Exercise data Block Start

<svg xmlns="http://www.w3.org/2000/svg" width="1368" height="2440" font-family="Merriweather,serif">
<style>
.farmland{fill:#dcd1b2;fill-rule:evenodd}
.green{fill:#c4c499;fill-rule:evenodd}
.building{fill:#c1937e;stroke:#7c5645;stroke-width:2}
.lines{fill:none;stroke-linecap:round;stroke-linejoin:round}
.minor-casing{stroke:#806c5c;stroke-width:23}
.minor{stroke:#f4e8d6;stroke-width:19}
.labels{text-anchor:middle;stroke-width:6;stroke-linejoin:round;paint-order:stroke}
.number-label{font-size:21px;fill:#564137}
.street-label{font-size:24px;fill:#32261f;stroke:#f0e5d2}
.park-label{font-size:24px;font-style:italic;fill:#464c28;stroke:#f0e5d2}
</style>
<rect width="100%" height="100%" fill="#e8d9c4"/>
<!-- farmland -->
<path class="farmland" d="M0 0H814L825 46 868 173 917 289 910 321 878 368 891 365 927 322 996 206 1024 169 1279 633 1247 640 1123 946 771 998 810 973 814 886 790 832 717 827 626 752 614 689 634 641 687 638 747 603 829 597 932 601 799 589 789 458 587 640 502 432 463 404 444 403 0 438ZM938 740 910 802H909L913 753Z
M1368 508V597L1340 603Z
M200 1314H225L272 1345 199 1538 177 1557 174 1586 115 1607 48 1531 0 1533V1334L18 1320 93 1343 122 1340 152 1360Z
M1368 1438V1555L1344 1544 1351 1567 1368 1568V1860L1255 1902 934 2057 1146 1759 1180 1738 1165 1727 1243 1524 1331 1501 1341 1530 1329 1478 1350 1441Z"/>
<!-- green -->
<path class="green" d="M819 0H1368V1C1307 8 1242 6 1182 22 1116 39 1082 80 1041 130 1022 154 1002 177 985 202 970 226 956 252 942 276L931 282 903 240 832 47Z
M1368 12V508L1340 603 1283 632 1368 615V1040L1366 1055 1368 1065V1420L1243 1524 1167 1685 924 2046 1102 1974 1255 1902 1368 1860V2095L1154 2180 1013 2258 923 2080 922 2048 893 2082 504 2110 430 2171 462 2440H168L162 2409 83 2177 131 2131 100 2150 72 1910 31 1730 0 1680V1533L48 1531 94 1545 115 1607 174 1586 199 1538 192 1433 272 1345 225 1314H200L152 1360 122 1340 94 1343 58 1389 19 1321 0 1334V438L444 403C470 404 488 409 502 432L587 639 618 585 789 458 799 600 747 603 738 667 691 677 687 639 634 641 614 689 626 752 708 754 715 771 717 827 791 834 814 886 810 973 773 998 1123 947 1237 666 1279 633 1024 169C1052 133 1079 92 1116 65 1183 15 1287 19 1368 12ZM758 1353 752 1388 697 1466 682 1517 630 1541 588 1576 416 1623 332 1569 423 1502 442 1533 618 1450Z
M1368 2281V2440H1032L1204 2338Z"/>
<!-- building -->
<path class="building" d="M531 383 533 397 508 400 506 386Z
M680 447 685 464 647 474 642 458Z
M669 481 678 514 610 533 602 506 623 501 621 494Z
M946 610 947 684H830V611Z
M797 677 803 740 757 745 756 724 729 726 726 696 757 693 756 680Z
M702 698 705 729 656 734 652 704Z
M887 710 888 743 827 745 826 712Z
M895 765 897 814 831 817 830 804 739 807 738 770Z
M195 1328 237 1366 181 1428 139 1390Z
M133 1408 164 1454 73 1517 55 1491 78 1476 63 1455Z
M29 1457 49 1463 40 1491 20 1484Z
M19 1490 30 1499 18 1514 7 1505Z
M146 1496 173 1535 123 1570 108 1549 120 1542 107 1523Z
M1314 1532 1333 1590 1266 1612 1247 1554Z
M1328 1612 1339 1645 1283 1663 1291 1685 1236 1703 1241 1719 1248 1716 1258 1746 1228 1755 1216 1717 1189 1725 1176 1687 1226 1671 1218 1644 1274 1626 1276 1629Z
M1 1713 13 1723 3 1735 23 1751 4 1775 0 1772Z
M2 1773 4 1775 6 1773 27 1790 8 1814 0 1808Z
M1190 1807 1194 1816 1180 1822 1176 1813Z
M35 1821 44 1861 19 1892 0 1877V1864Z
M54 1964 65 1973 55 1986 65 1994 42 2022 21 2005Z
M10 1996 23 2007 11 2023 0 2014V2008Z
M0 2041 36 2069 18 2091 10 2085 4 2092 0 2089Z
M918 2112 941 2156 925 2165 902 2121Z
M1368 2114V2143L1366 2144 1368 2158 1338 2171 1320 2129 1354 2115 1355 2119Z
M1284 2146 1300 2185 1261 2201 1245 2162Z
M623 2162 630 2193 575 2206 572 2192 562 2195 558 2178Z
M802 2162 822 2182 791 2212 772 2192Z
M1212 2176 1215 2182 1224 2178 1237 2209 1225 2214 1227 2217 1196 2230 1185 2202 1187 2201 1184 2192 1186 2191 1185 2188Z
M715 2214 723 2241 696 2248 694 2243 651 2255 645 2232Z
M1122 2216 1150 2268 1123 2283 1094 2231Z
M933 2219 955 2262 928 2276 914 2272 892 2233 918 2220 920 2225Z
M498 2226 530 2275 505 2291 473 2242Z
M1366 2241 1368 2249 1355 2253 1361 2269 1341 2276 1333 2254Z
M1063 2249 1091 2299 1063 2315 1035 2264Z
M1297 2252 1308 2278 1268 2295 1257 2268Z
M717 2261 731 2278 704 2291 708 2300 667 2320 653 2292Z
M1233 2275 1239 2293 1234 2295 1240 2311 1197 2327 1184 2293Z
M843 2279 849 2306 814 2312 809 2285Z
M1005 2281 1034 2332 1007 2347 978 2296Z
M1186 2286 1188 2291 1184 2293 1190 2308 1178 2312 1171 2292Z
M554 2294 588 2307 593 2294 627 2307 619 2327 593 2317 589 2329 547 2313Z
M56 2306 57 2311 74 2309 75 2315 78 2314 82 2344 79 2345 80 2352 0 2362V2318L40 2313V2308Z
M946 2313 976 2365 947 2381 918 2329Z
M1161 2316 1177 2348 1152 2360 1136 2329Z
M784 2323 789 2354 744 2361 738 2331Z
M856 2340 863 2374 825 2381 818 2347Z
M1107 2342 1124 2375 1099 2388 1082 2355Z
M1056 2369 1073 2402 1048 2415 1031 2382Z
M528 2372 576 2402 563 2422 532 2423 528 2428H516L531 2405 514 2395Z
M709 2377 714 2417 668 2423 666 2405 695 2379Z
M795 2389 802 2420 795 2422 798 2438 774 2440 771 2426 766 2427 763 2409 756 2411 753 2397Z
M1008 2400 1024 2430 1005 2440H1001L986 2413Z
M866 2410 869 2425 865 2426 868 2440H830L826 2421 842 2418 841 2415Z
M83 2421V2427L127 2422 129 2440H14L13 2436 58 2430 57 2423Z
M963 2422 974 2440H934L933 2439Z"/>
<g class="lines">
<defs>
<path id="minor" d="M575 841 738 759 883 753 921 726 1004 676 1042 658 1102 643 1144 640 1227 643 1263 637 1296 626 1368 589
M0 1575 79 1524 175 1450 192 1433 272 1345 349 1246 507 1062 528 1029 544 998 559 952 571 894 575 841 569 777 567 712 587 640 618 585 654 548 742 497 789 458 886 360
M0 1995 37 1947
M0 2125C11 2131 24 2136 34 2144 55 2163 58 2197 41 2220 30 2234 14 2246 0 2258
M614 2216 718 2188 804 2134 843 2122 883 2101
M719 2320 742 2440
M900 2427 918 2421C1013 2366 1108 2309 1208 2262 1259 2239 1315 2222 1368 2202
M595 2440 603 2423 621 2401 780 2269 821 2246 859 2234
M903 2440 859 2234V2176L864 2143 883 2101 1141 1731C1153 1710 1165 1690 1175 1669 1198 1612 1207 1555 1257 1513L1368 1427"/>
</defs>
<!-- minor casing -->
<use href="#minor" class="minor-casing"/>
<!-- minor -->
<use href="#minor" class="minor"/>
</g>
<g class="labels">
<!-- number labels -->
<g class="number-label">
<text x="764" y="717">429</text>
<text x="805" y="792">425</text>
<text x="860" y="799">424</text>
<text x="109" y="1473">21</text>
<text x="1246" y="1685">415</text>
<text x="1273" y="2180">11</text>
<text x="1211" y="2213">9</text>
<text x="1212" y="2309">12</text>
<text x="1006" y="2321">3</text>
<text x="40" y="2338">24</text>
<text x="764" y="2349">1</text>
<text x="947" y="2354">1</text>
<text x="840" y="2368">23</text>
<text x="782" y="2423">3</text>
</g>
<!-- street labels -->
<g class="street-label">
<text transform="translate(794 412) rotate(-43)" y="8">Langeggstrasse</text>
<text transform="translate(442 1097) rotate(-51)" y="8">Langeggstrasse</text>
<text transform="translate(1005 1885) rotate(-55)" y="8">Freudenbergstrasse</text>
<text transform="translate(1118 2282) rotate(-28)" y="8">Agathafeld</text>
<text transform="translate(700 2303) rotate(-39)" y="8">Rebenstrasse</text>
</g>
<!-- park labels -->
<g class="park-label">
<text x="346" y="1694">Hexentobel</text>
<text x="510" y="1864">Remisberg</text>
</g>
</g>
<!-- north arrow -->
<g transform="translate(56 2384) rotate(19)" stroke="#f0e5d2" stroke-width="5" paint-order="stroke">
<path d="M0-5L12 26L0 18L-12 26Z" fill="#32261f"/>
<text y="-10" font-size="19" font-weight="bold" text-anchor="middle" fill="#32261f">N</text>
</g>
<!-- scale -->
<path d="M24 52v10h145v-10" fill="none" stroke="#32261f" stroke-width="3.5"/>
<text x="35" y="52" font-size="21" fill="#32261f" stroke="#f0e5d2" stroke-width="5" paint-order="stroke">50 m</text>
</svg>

Exercise data Block End

▶ [Task to complete]: Read the entries above and find each line holding the word "lines". Copy it out.

▶ [Response]:
.lines{fill:none;stroke-linecap:round;stroke-linejoin:round}
<g class="lines">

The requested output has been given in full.